**WHAT TO WORK ON:** Copy the text of each item below word for word, keeping every line as it appears. Leave out the pictures.

**SUPPLIED INFORMATION:**

++++

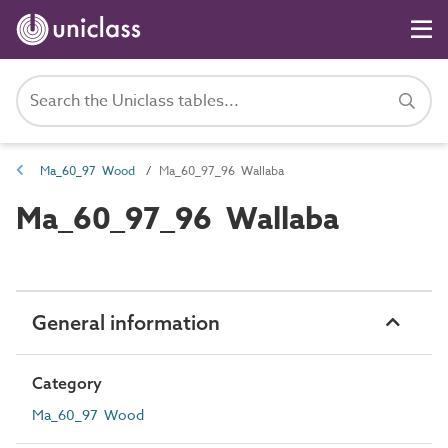
Ma_60_97 Wood
Ma_60_97_96 Wallaba
Ma_60_97_96 Wallaba
General information
Category
Ma_60_97 Wood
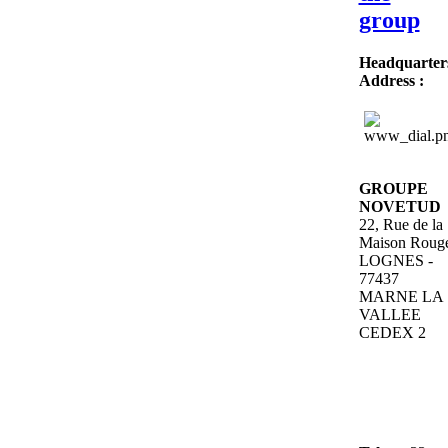
group
Headquarter
Address
:
GROUPE
NOVETUD
22, Rue de la
Maison Roug
LOGNES -
77437
MARNE LA
VALLEE
CEDEX 2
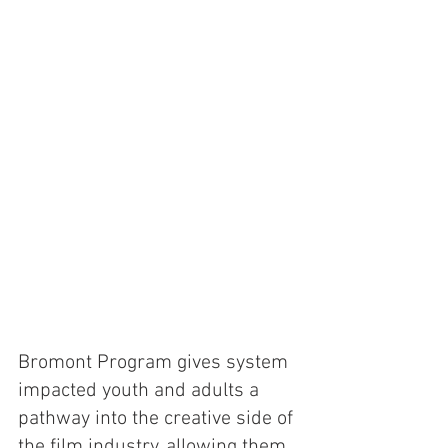
Bromont Program gives system 
impacted youth and adults a 
pathway into the creative side of 
the film industry, allowing them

++++

**SOLUTION TO THIS EXERCISE:**
Ma_60_97 Wood
Ma_60_97_96 Wallaba
Ma_60_97_96 Wallaba
General information
Category
Ma_60_97 Wood
group
Headquarter
Address
:
GROUPE
NOVETUD
22, Rue de la
Maison Roug
LOGNES -
77437
MARNE LA
VALLEE
CEDEX 2
Bromont Program gives system 
impacted youth and adults a 
pathway into the creative side of 
the film industry, allowing them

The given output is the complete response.